GIVEN DATA section start

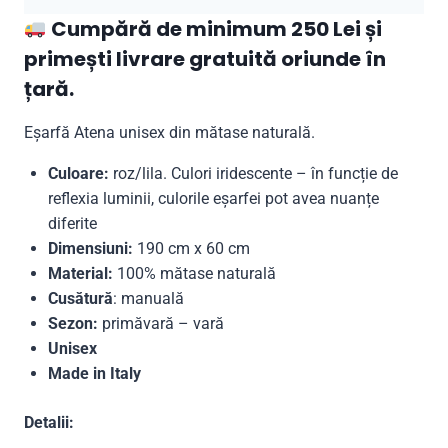
Cumpără de minimum 250 Lei și
primești livrare gratuită oriunde în
țară.
Eșarfă Atena unisex din mătase naturală.
Culoare:
roz/lila. Culori iridescente – în funcție de
reflexia luminii, culorile eșarfei pot avea nuanțe
diferite
Dimensiuni:
190 cm x 60 cm
Material:
100% mătase naturală
Cusătură
: manuală
Sezon:
primăvară – vară
Unisex
Made in Italy
Detalii:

GIVEN DATA section end

▶ [TASK TO COMPLETE]
Output the data above in full and exactly, with every image left out.

▶ [OUTPUT FOR THIS EXERCISE]
Cumpără de minimum 250 Lei și
primești livrare gratuită oriunde în
țară.
Eșarfă Atena unisex din mătase naturală.
Culoare:
roz/lila. Culori iridescente – în funcție de
reflexia luminii, culorile eșarfei pot avea nuanțe
diferite
Dimensiuni:
190 cm x 60 cm
Material:
100% mătase naturală
Cusătură
: manuală
Sezon:
primăvară – vară
Unisex
Made in Italy
Detalii:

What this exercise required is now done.